Yanık Merkezinde Delal’in tedavisini üstlenen uzman grubun içinde yer alan Genel Cerrahi Uzmanı Opr. Dr. Çağatay Demirci ise Delal’i birinci gördüğünde şok olduğunu belirterek, “Hastamızın bedeninin yüzde 40’ı büsbütün yanmış, hayatta olmayacak formda cilt kaybına dönüşmüştü. Bilhassa el parmakları, kulak ve burun büsbütün simsiyah kömür kıvamındaydı. Çabucak acil ameliyata aldık, öteki dokuları koruyabilmek için birtakım özel ameliyatlarımızı yaptık. Delal, 18 aylıktı bize geldiğinde; 2,5 ay müddetle 8 tane büyük, 8 tane de orta düzeyde ameliyat geçirerek, sahip olduğu bütün yanık alanları temizlendi, yerine tekrar diğer modüllerinden yamalar yapıldı. Ancak bizim temel sorunumuz, bütün bu süreç içerisinde cerrahiden çok çocuğun sıcak hava solumuş olmasından kaynaklanan teneffüs yolları ve akciğer yanığının da olmasıydı. Bu, bizi çok zorlayan bir faktör oldu” dedi.
“3 defa ‘çok ölümcül’ dediğimiz çok ağır sepsis yaşadı”
“Yüzde 90 hayatta kalma ihtimali yok kabul edilen çocuğumuz çok şükür bugün itibariyle hayatta”

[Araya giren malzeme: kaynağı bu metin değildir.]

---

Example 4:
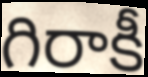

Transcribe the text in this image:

గిరాకీ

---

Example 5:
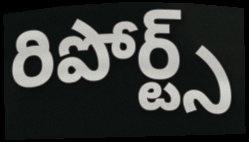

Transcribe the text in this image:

రిపోర్ట్స్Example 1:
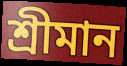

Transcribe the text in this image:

শ্ৰীমান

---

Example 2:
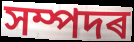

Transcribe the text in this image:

সম্পদৰ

Yalnızca grubun verdiği gayret değil, Delal’in hayata tutunma isteği ve içgüdüsel davranışlarının da bütün grubu etkilediğini lisana getiren Demirci, “Canla başla sahiden gece gündüz demeden kendi öz evladımızmış üzere ağır uğraşlar sarf ettik. Çocuğun da bu türlü bir yaşama tutunma iç dünyası olunca elbette ki muvaffakiyet yanında gelebiliyor. Çok büyük oranda kaybedilme riski taşıyan bir çocuk, yüzde 90 hayatta kalma ihtimali yok kabul edilen bir çocuğumuz çok şükür bugün itibariyle hayatta. Pek çok kasveti, sorunu var, uzun devirde bir sürü tedavi görmek zorunda kalacak, lakin şunu söyleyebiliriz, hayatta olmak çok hoş bir şey” sözlerini kullandı.
“‘Acaba sabahı görür müyüz’ dediğimiz çok oldu, sonraki sabah bize gözlerini açtı”

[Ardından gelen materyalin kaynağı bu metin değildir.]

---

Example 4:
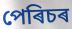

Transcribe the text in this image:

পেৰিচৰ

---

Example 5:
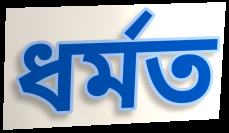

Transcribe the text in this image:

ধৰ্মতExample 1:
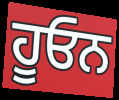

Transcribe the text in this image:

ਹੂਓਨ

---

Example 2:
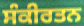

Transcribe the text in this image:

ਸੰਕੀਰਤਨ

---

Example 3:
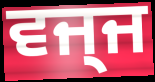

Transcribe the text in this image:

ਵਜ੍ਜ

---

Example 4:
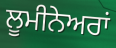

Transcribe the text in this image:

ਲੂਮੀਨੇਅਰਾਂ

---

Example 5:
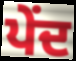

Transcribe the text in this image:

ਪੇਂਦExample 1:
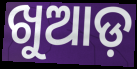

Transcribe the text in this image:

Delal bebek için sık sık umudu kestikleri anlar yaşadıklarını söyleyen Demirci, “Her akşam ‘Sabahı görür müyüz, sanki sabah olur mu bu çocuk için, sabah bir güneş ışığını daha görebilir mı?’ diyerek gittik. Lakin bilhassa 4-5 devir var ki, ‘Artık yolun sonuna geldik’ dediğimiz anlar da yaşadık ve çok değişiktir, sonraki sabah o çocuk hayata tırnaklarını geçirdi ve bize gözlerini açtı, tedavilerimize yanıt verdi ve bize şevk verdi. Hatta bize ‘Her şartta ne olursa olsun umut kesilmeyecek, devam edilecek’ eğitimini verdi” diye konuştu.
Delal’in, hayatta kalmak olan birinci evreyi atlattığını belirten Demirci, lakin doğal görünümüne kavuşması ve zayıf işlevlerinin daha uygun hale getirilmesi için çok uzun bir süreç gerektiğini, en kıymetlisinin ise çok önemli bir psikiyatrik dayanak verilmesi olduğunu söyledi.
Delal’in, çocuk servisindeki tedavisini ise Çocuk Cerrahi Uzmanı Opr. Dr. Arman Api ile Çocuk Sıhhati ve Hastalıkları Uzmanı Dr. Aydın Yücel üstlendi. Yangında soluk borusu da etkilenen Delal’e trakeostomi uygulayarak, soluk borusuna bir doğal açıklık oluşturduklarını belirten Api, “Çok düşünceli bir durumda gelmişti, şu an için epey toparladık ve çok kısa bir müddette taburcu olacak hale geldi. Önümüzdeki hafta taburcu olabilir” dedi.